Springer spent the following year in Central Louisiana rehabbing. Six months after surgery, he began playing catch. A few months later, Springer called his agent to find work, but not in the majors. Springer wanted to go to Puerto Rico.
“Everybody knows what kind of injury I just came off of,” he said. “I’ve seen those guys come into camp and they really don’t take them that seriously.”
Springer wound up as the closer for a team. One of the opposing managers was St. Louis coach Jose Oquendo.
“The next thing you know, I have the Cardinals call and offer me a legit spot on their team,” he said.
But the next season, Springer would not attend spring training, instead focusing on his family following his son Jake’s Autism diagnosis. After things settled at home, Springer’s wife Kelly told him to go back to work. Russ Springer told his agent he would only pitch for Houston.
The Astros signed Springer and called him up in time to help the Astros win 36 of their final 46 games to earn the NL Wild Card.

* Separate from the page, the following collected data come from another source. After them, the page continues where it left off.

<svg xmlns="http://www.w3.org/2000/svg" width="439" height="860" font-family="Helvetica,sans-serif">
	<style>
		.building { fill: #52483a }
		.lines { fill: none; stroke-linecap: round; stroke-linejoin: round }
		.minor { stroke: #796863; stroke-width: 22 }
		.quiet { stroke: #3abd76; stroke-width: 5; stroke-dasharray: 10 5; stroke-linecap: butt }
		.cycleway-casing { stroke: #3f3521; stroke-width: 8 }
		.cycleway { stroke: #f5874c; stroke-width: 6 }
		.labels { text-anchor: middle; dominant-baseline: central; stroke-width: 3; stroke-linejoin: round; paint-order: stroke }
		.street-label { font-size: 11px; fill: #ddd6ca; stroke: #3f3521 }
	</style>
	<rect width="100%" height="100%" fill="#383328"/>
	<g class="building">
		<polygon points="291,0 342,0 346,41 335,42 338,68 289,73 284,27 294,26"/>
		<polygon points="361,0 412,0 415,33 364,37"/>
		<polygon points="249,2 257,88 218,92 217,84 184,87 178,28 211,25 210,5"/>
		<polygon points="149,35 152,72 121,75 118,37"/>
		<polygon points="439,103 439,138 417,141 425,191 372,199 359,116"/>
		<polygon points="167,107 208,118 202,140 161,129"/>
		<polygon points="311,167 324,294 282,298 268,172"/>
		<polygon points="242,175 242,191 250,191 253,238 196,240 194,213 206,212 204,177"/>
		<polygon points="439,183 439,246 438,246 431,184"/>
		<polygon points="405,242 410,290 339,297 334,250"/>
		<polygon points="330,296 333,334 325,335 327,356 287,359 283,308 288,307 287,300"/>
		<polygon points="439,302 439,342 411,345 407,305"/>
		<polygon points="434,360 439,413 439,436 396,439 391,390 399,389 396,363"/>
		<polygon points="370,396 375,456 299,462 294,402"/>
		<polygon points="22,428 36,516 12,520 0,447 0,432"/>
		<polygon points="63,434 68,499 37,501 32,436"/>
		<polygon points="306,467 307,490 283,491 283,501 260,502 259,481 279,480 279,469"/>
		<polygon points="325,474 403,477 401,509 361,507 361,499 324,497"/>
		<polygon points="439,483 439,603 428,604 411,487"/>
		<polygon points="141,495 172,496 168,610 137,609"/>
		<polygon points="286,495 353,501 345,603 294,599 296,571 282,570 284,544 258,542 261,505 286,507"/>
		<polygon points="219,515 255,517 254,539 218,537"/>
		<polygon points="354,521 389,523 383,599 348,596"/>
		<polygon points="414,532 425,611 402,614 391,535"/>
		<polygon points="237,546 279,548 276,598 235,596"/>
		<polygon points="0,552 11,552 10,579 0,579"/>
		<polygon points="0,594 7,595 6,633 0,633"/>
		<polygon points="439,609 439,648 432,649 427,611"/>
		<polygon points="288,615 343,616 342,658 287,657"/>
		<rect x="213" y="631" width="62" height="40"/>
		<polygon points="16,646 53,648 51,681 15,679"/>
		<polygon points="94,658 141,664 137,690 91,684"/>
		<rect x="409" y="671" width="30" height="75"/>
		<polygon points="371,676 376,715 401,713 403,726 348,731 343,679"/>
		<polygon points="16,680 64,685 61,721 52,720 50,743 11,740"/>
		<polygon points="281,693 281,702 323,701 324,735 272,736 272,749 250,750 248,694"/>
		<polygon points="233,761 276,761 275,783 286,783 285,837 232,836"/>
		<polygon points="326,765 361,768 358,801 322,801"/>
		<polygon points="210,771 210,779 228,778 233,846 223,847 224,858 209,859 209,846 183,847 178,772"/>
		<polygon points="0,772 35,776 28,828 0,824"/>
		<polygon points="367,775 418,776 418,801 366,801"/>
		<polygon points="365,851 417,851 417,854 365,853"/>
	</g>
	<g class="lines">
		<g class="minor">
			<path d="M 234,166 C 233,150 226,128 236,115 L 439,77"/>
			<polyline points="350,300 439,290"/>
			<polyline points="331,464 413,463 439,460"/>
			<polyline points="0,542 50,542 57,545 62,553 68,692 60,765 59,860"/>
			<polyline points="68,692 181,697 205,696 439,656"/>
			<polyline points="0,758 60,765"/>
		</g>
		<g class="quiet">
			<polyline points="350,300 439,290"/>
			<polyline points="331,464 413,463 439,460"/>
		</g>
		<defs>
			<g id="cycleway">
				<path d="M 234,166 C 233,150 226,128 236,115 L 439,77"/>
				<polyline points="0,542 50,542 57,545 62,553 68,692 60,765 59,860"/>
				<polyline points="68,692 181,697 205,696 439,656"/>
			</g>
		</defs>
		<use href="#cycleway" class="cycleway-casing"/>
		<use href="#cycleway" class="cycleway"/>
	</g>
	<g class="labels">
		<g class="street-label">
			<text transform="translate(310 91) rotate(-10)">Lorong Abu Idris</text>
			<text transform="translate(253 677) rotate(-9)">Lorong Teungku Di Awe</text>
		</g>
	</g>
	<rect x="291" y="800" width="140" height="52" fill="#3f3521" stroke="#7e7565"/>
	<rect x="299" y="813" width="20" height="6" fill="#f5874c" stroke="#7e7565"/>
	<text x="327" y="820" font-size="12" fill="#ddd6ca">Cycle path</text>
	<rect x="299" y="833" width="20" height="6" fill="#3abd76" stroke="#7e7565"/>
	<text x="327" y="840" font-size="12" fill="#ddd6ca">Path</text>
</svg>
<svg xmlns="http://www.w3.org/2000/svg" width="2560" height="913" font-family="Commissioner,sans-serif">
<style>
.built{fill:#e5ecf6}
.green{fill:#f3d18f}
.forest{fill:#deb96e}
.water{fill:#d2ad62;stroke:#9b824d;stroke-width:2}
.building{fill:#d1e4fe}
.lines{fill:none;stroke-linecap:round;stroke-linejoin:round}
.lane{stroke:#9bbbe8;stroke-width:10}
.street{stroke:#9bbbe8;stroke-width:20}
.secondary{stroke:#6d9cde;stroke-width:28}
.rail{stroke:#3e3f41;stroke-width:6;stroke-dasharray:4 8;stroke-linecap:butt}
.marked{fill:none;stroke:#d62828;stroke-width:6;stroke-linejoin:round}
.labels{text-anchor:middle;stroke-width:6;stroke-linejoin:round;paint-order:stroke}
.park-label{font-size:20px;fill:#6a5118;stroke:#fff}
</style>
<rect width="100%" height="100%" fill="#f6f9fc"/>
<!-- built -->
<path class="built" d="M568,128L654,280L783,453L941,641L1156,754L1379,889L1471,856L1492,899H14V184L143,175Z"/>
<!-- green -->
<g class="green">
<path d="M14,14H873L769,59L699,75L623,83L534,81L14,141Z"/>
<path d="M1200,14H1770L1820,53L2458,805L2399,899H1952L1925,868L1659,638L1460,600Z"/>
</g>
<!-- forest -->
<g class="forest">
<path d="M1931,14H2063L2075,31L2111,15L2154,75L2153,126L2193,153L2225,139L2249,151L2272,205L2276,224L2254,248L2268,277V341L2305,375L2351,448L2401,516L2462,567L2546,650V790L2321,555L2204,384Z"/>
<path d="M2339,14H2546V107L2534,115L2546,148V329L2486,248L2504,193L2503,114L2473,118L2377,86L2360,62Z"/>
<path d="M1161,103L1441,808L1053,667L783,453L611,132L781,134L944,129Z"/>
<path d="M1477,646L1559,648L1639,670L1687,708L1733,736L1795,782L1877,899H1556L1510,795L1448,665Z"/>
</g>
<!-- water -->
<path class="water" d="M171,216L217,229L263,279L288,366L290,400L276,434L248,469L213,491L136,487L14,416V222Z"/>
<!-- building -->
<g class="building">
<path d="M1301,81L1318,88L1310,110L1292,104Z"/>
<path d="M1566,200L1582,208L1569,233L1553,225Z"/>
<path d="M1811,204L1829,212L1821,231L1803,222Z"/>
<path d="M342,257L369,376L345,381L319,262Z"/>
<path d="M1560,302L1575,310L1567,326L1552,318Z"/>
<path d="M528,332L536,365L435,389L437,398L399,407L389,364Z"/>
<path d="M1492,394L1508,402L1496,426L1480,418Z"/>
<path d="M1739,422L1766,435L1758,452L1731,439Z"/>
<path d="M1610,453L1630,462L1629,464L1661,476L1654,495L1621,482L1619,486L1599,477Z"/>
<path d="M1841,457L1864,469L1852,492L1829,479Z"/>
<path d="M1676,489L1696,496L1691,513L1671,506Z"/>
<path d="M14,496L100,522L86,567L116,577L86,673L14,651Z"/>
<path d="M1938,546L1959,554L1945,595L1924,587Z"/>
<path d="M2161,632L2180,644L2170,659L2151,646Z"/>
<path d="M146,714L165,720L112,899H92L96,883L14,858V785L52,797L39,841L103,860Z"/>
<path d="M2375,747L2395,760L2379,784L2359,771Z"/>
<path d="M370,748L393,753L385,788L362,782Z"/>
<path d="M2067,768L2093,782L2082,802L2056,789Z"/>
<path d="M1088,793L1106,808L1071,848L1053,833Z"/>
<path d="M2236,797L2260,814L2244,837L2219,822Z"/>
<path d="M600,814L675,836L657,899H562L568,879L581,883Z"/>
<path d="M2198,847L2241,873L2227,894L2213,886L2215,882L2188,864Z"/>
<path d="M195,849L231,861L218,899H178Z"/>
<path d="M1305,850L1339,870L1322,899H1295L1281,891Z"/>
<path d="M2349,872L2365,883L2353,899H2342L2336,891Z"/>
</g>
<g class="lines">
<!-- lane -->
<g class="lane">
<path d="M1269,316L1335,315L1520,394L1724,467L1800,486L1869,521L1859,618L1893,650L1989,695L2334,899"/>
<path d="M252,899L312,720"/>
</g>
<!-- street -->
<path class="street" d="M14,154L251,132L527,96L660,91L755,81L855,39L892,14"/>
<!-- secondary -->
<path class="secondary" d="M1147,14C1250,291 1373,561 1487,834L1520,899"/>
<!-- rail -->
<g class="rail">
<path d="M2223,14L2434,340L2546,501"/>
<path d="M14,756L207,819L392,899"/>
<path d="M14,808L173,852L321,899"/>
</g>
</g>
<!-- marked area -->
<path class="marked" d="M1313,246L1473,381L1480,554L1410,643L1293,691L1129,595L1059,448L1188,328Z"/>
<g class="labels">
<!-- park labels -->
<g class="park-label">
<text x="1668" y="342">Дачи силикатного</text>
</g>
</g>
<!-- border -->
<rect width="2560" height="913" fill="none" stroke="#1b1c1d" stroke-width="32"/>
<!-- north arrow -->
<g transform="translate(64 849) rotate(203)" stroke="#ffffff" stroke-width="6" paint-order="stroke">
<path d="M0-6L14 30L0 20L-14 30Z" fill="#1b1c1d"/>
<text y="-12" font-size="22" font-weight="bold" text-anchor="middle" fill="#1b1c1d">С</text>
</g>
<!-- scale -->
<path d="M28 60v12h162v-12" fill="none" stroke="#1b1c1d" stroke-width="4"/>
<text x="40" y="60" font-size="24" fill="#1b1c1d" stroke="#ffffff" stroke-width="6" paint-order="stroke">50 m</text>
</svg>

Springer had a 2.63 ERA in 16 games, and the Houston franchise won its first postseason series. A year later, Springer and Houston found themselves in the World Series.
Springer retired after appearing in two games for the Reds in 2010 due to injury.
“I’d come back and pitched nine years after the doctor told me I’d never pitch again,” he said.
Springer said a key to his longevity came from emulating his father James’ work ethic.
The other reason he was able to last nearly two decades in the major leagues? Kelly Springer.
“She was my high school cheerleader and was always there for me and wanted me to pursue my dreams,” said Russ. “She never got caught up in the major league lifestyle. Once we started having kids, she was an awesome mom to Karlee and Jake. The way she dealt with my son at an early age when we knew he had issues … she would never cut into my time of going to the gym or playing ball. She handled it.”
As his induction to the Louisiana Sports Hall of Fame nears, Springer has found himself looking back over his career and taking joy in things not found in box scores.
“I was able to hold games, pitching in relief, behind some guys who are in the Hall of Fame right now – Greg Maddux, John Smoltz, Randy Johnson, Tom Glavine,” he said. “The highlight of my career basically was grinding out a career and playing in some big games, but unless you are there, you don’t realize how hard it is to get there, and how hard it is to stay there.
“To play as long as I did is something I’m proud of.”